Please edit all the items below by replacing "left elbow" with "L elbow" everywhere it appears. Return the items with everything else unchanged.

[Keypoint text descriptions]

|---|

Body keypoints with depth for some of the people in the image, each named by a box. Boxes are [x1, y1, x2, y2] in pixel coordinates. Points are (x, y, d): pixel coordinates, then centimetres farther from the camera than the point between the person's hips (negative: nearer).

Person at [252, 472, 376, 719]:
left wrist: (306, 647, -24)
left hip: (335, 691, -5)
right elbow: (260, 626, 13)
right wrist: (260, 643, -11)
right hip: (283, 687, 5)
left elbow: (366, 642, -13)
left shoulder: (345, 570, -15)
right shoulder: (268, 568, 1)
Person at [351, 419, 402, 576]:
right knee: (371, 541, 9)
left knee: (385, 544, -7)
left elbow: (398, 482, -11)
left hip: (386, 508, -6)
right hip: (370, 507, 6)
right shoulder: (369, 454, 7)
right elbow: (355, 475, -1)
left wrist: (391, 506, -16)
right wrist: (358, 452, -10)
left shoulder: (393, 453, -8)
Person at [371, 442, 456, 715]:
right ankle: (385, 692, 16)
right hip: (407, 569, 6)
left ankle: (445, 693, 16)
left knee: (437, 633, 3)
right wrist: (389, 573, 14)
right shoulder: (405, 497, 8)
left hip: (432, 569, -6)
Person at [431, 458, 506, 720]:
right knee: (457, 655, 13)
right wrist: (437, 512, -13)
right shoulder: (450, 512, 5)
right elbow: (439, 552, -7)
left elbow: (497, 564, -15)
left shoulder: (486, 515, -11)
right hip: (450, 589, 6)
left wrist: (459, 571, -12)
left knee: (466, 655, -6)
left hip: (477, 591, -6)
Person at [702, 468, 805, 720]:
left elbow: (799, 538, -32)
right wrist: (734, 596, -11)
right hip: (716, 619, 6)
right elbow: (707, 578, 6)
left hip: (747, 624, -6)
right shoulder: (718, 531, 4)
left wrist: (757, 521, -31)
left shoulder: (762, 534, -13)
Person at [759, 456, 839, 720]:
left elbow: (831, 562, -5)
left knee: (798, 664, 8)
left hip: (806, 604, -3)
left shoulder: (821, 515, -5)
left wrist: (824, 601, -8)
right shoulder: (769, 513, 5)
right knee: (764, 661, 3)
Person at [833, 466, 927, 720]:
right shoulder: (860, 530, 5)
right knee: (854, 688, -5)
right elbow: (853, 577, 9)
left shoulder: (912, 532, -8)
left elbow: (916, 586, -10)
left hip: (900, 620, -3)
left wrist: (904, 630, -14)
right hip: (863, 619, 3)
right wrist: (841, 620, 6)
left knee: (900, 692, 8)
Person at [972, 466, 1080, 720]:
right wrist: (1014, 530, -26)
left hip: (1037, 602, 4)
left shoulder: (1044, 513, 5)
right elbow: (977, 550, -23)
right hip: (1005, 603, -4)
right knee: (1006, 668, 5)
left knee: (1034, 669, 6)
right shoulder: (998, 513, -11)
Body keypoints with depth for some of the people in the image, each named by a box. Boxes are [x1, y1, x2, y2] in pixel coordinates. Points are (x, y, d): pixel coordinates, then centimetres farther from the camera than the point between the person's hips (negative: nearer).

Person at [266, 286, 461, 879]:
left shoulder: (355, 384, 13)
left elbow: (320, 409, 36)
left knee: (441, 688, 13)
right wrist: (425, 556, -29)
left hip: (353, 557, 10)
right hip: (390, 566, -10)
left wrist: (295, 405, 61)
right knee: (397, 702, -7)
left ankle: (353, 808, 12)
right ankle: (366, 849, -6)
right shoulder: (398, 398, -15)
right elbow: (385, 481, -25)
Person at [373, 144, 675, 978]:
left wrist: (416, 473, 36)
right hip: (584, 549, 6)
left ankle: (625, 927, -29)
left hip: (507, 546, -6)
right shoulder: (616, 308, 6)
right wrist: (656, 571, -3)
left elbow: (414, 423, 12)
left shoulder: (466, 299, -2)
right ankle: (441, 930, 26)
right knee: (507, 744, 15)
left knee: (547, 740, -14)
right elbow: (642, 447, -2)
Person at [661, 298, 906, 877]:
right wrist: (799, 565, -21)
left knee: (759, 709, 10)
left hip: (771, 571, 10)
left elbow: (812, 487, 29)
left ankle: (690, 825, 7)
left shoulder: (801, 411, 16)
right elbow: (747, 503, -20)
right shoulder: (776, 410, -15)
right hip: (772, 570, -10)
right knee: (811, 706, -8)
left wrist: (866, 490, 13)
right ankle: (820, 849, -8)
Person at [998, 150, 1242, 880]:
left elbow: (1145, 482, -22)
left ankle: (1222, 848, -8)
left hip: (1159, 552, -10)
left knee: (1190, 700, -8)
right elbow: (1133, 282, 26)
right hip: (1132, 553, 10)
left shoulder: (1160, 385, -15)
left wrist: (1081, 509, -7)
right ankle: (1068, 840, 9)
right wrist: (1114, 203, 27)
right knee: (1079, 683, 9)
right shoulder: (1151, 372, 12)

|---|

Response below:
Body keypoints with depth for some of the people in the image, each named by a box. Boxes are [x1, y1, x2, y2] in pixel coordinates. Points are (x, y, d): pixel coordinates, then centimetres farther from the camera than the point between the person's hips (negative: nearer).

Person at [252, 472, 376, 719]:
left wrist: (306, 647, -24)
left hip: (335, 691, -5)
right elbow: (260, 626, 13)
right wrist: (260, 643, -11)
right hip: (283, 687, 5)
L elbow: (366, 642, -13)
left shoulder: (345, 570, -15)
right shoulder: (268, 568, 1)
Person at [351, 419, 402, 576]:
right knee: (371, 541, 9)
left knee: (385, 544, -7)
L elbow: (398, 482, -11)
left hip: (386, 508, -6)
right hip: (370, 507, 6)
right shoulder: (369, 454, 7)
right elbow: (355, 475, -1)
left wrist: (391, 506, -16)
right wrist: (358, 452, -10)
left shoulder: (393, 453, -8)
Person at [371, 442, 456, 715]:
right ankle: (385, 692, 16)
right hip: (407, 569, 6)
left ankle: (445, 693, 16)
left knee: (437, 633, 3)
right wrist: (389, 573, 14)
right shoulder: (405, 497, 8)
left hip: (432, 569, -6)
Person at [431, 458, 506, 720]:
right knee: (457, 655, 13)
right wrist: (437, 512, -13)
right shoulder: (450, 512, 5)
right elbow: (439, 552, -7)
L elbow: (497, 564, -15)
left shoulder: (486, 515, -11)
right hip: (450, 589, 6)
left wrist: (459, 571, -12)
left knee: (466, 655, -6)
left hip: (477, 591, -6)
Person at [702, 468, 805, 720]:
L elbow: (799, 538, -32)
right wrist: (734, 596, -11)
right hip: (716, 619, 6)
right elbow: (707, 578, 6)
left hip: (747, 624, -6)
right shoulder: (718, 531, 4)
left wrist: (757, 521, -31)
left shoulder: (762, 534, -13)
Person at [759, 456, 839, 720]:
L elbow: (831, 562, -5)
left knee: (798, 664, 8)
left hip: (806, 604, -3)
left shoulder: (821, 515, -5)
left wrist: (824, 601, -8)
right shoulder: (769, 513, 5)
right knee: (764, 661, 3)
Person at [833, 466, 927, 720]:
right shoulder: (860, 530, 5)
right knee: (854, 688, -5)
right elbow: (853, 577, 9)
left shoulder: (912, 532, -8)
L elbow: (916, 586, -10)
left hip: (900, 620, -3)
left wrist: (904, 630, -14)
right hip: (863, 619, 3)
right wrist: (841, 620, 6)
left knee: (900, 692, 8)
Person at [972, 466, 1080, 720]:
right wrist: (1014, 530, -26)
left hip: (1037, 602, 4)
left shoulder: (1044, 513, 5)
right elbow: (977, 550, -23)
right hip: (1005, 603, -4)
right knee: (1006, 668, 5)
left knee: (1034, 669, 6)
right shoulder: (998, 513, -11)
Body keypoints with depth for some of the people in the image, each named by a box. Boxes are [x1, y1, x2, y2] in pixel coordinates. Points are (x, y, d): pixel coordinates, then centimetres farther from the camera than the point between the person's hips (negative: nearer).

Person at [266, 286, 461, 879]:
left shoulder: (355, 384, 13)
L elbow: (320, 409, 36)
left knee: (441, 688, 13)
right wrist: (425, 556, -29)
left hip: (353, 557, 10)
right hip: (390, 566, -10)
left wrist: (295, 405, 61)
right knee: (397, 702, -7)
left ankle: (353, 808, 12)
right ankle: (366, 849, -6)
right shoulder: (398, 398, -15)
right elbow: (385, 481, -25)
Person at [373, 144, 675, 978]:
left wrist: (416, 473, 36)
right hip: (584, 549, 6)
left ankle: (625, 927, -29)
left hip: (507, 546, -6)
right shoulder: (616, 308, 6)
right wrist: (656, 571, -3)
L elbow: (414, 423, 12)
left shoulder: (466, 299, -2)
right ankle: (441, 930, 26)
right knee: (507, 744, 15)
left knee: (547, 740, -14)
right elbow: (642, 447, -2)
Person at [661, 298, 906, 877]:
right wrist: (799, 565, -21)
left knee: (759, 709, 10)
left hip: (771, 571, 10)
L elbow: (812, 487, 29)
left ankle: (690, 825, 7)
left shoulder: (801, 411, 16)
right elbow: (747, 503, -20)
right shoulder: (776, 410, -15)
right hip: (772, 570, -10)
right knee: (811, 706, -8)
left wrist: (866, 490, 13)
right ankle: (820, 849, -8)
Person at [998, 150, 1242, 880]:
L elbow: (1145, 482, -22)
left ankle: (1222, 848, -8)
left hip: (1159, 552, -10)
left knee: (1190, 700, -8)
right elbow: (1133, 282, 26)
right hip: (1132, 553, 10)
left shoulder: (1160, 385, -15)
left wrist: (1081, 509, -7)
right ankle: (1068, 840, 9)
right wrist: (1114, 203, 27)
right knee: (1079, 683, 9)
right shoulder: (1151, 372, 12)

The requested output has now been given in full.